Venezuela courts join fray
Critics charge that President Chávez has packed the Supreme Court to help him secure Sunday's recall vote.
With the approach of Sunday's recall vote on the rule of populist President Hugo Chávez, the court system has become a major battleground.
Mr. Chávez's opponents charge that court cases brought against opposition figures are meant to repress dissent, and that the government is using a new law to pack the Supreme Court in its favor. Many opponents fear that even if they get more than the 3.8 million votes needed to unseat the president, a challenge by Chávez's supporters would be backed by the court.
At the center of the controversy is Sumate, the group that organized the petition drive to trigger the referendum.
Sumate received a $53,000 grant from the National Endowment for Democracy, which is financed by the US Congress and is designed to promote democracy worldwide. Chávez has a long-running dispute with the White House, which welcomed the April 2002 coup that toppled him for two days. Administration officials have repeatedly criticized his government. In February, Chávez declared that Sumate had committed "betrayal of the fatherland" by accepting Washington's money, and in May, four Sumate officials were charged with conspiracy for accepting the money. Maria Corina Machado, Sumate's vice president, says she believes the government is trying to deter the organization from independently monitoring the recall vote.
The government hopes that "going after some Sumate members may scare the others," Ms. Machado says. "It's definitely hard to work under these conditions."

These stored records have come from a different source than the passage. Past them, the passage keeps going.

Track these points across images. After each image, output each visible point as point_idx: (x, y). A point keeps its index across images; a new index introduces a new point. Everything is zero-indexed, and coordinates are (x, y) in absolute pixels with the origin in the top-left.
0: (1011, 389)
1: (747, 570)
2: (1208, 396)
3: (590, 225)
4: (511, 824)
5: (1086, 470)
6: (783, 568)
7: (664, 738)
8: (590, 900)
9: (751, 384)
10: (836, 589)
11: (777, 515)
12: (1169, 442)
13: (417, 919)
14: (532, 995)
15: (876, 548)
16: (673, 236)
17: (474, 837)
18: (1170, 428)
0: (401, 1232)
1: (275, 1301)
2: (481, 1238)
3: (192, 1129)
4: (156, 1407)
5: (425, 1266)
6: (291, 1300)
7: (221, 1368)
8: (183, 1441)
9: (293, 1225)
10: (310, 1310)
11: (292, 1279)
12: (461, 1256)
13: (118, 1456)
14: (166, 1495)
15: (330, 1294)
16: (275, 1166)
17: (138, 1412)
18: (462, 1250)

While Sumate leaders express little sympathy for Chávez, the group has not campaigned for a "yes" vote, leaving that to the opposition parties. Still, the referendum clearly targets Chávez, and foreign governments should not be financing anti-Chávez groups, says Tarik William Saab, a leader of Chávez's Fifth Republic Movement. "If Chávez had sent money to finance groups opposed to the Bush government, [those groups] would have been prosecuted," he says.
Other high-profile cases include that of an opposition mayor who has spent three months in jail on charges that he helped lead a mob attack on the Cuban Embassy during the April 2002 coup. Cuba's Fidel Castro maintains close ties to Chávez. The mayor says he tried to resolve the confrontation peacefully.
Several opposition journalists are also facing legal charges. Patricia Poleo, a television personality and an editor at the the New Nation newspaper, says she has been charged in military court with "inciting military rebellion" for broadcasting a video showing Cubans inside a Venezuelan National Guard outpost. "It's intimidation," says Ms. Poleo.
Late last month, a US State Department spokesman expressed "concern" over reports of prosecution of government opponents. Venezuelan Vice President José Vicente Rangel responded by declaring that Venezuela's judiciary was independent.
But Chávez's critics can point to a scathing June report by Human Rights Watch (HRW) in New York. It charged that the "Law of the Supreme Court" passed in April by the pro-Chávez majority in the National Assembly enables the assembly to "pack and purge" the high court. The new law expands the 20-member court by 12 justices and allows the assembly to appoint and remove Supreme Court justices with a simple majority vote, instead of the traditional two-thirds.
The high court had been balanced between Chávez supporters and opponents. In late 2002 it issued a controversial decision absolving four military officers accused of leading the April 2002 coup. But during the run-up to the referendum, it made key rulings in Chávez's favor, including forcing hundreds of thousands of opponents to reconfirm their names on petitions.
The National Assembly has already used its new powers to remove several high-court justices sympathetic to the opposition. Opponents say the government wants to have the court in its corner if the vote's outcome is disputed, and to guarantee that Chávez is allowed to run again if he is recalled. Several polls show Chávez ahead in a close race. Mr. Rangel responded to HRW's report by calling José Miguel Vivanco, its Americas director, a "mercenary" of Washington.
Mark Weisbrot, codirector of the Center for Economic and Policy Research in Washington, says that the Supreme Court brought the new law on itself.
"If you had a Supreme Court in the US that ruled that the people who participated in a military coup could not be prosecuted, Congress would impeach those justices," he says. "So I don't think that it's unreasonable that a congress in a democratic country wants to do something similar."
But Henrique Salas Romer, a candidate to replace Chávez if the recall succeeds, says that the Supreme Court law compounds the deterioration of Venezuelan democracy. "It makes it very easy to use the transitory majority the government has to demote or dismiss justices," he says. "That puts the whole judicial system under the threat of political decisions."